SUPPLIED DATA -
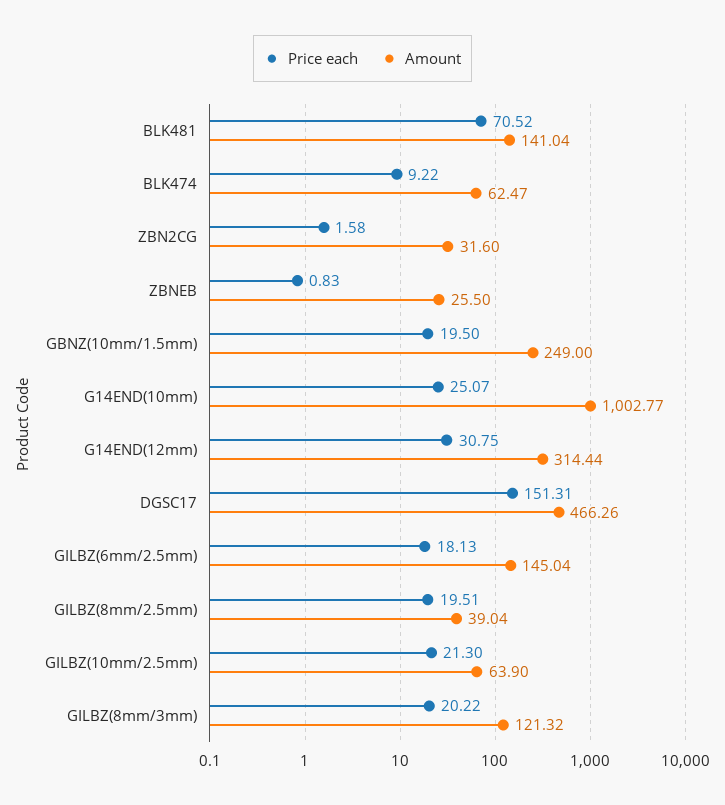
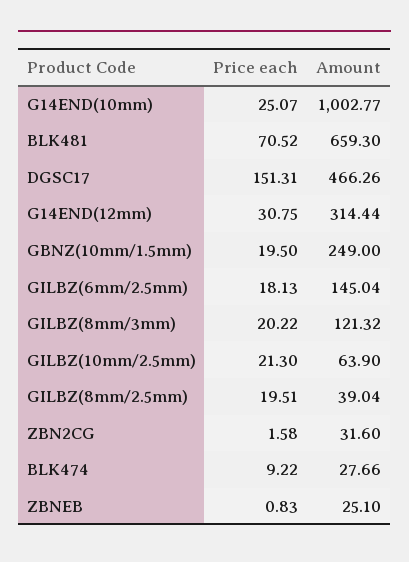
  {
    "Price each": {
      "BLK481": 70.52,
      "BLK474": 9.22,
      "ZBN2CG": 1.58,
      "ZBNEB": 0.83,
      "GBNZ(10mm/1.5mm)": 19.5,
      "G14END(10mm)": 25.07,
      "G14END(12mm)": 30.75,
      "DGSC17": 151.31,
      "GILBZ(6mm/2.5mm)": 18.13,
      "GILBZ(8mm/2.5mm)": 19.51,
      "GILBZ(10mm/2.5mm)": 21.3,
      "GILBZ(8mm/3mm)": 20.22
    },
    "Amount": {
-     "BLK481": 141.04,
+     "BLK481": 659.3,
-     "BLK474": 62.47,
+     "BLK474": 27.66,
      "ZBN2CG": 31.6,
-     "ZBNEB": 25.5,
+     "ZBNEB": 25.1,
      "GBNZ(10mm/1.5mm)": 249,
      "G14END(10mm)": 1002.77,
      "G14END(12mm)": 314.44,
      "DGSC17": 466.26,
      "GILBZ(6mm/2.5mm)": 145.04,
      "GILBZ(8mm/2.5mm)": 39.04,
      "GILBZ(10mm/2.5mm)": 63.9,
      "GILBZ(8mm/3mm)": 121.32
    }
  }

REQUIRED ACTION -
For each line above that contains the word "GBNZ", make a copy.

OUTPUT FOR THIS EXERCISE -
      "GBNZ(10mm/1.5mm)": 19.5,
      "GBNZ(10mm/1.5mm)": 249,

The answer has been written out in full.